The common thread, the work couldn’t exist without the brand but most of all they created interesting ideas, that stuck out in amongst the narrative of their platforms. They didn’t just phone it in.
I’m not advocating for every piece of advertising spend in a budget to be some bespoke piece of beautiful, but there are creative opportunities going unrealized.
But that is a lot of work, you say. Creativity is hard! I’m not advocating for every piece of advertising spend in a budget to be some bespoke piece of beautiful, but there are creative opportunities going unrealized.
“There’s a huge difference between data and insights. Data is just a bunch of numbers in a spreadsheet that makes most creatives queasy. What creatives need is insights—revelations about an insight or medium that’ll spark their creativity and help them think about native campaigns in fresh ways.” -Joe Lazauskas, Editor in Chief at Contently.
Following is a step by step framework on how to approach briefing for more creative native advertising.
1. Start thinking channels and nuance as soon as you get to the big idea
2. Don’t drown creatives in data: most are adverse to spreadsheets and too much information. Instead, what is the insight derived? What is the brief in a tweet that will get the juices flowing?

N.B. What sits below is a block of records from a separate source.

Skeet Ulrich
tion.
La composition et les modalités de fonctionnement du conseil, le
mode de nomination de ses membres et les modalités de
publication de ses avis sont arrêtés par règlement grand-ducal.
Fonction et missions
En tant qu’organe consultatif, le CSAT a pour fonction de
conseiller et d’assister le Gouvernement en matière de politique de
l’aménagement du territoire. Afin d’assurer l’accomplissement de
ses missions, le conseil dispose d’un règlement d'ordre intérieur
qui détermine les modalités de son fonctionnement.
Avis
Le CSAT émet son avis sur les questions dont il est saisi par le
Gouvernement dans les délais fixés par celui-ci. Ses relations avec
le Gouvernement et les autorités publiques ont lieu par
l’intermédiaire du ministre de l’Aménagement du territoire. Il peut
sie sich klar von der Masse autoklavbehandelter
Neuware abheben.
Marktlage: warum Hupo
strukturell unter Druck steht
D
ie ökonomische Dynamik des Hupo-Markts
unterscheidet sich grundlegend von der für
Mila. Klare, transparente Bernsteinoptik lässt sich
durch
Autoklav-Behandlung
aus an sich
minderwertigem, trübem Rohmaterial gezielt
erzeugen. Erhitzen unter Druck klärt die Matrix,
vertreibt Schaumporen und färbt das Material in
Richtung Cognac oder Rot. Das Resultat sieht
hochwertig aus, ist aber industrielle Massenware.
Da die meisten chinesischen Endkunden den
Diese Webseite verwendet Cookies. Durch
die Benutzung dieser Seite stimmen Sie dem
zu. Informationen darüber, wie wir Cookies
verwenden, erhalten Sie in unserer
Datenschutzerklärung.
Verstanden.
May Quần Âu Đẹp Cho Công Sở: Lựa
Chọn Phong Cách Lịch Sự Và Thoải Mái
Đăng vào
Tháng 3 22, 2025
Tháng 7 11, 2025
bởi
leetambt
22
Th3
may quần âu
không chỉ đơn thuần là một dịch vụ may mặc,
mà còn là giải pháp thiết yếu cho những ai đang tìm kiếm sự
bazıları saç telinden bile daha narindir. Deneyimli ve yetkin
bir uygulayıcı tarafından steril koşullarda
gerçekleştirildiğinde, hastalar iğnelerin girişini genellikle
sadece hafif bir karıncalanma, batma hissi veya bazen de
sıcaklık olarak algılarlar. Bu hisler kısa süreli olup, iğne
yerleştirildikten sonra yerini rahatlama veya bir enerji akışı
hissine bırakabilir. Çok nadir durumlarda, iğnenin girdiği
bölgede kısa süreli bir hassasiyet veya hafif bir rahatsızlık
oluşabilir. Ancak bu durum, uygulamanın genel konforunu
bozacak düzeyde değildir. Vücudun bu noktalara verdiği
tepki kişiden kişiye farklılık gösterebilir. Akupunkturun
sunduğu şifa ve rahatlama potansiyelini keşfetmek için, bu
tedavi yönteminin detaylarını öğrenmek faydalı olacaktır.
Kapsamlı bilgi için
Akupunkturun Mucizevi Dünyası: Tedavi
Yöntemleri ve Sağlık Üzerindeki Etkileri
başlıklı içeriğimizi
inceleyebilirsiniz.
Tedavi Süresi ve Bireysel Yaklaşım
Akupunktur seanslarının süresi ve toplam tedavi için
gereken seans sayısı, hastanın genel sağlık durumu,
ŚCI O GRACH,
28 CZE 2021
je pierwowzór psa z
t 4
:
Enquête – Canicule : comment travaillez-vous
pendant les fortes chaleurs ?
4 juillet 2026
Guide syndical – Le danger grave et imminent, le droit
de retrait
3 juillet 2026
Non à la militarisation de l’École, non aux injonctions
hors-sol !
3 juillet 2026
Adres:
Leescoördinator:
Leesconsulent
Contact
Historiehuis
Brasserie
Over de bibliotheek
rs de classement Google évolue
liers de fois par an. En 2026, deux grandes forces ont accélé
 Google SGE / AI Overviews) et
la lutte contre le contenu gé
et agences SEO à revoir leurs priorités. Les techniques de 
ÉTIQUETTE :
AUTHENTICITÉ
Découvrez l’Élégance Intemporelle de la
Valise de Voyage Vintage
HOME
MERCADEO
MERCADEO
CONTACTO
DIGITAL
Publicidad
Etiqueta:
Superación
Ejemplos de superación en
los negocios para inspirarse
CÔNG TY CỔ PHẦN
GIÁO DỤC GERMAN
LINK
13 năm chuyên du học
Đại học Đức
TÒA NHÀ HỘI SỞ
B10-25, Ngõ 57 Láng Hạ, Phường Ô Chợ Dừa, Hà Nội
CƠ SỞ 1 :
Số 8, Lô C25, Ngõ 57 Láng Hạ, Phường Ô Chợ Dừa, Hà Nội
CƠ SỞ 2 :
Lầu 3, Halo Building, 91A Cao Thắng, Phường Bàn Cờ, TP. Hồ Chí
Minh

3. Creatives also need to be platform thinkers: their concepts shouldn’t just be an idea: modern creativity requires that the distribution — and the understanding of platform and native inventory nuances — be thought of from the start. What are the rules of the platform? How can you push the barriers?
Native advertising presents an opportunity to be truly harmonious, to respect the attention of users and actually be useful. But too often it is being approached in a plug and play, no craft required way. Now that the inventory is there and the technology exists, it is time to get creative and push the barriers.
A recent article on advertising technology in the Guardian stated,
The past few years have focused on ad tech plumbing and circuit-boards. But not enough on what goes in the boxes and inventory that is so meticulously served up. Expect this to swing back into the favor of the creative world, and the people that can make genuinely creative stuff while conveying a brand message.
As Felix Salmon said to Nieman Lab: “When brute force and invasions of privacy don’t work anymore, that’s when creatives start to really show their value.”
With native, this represents the huge opportunity. We, as marketers, have to embrace it.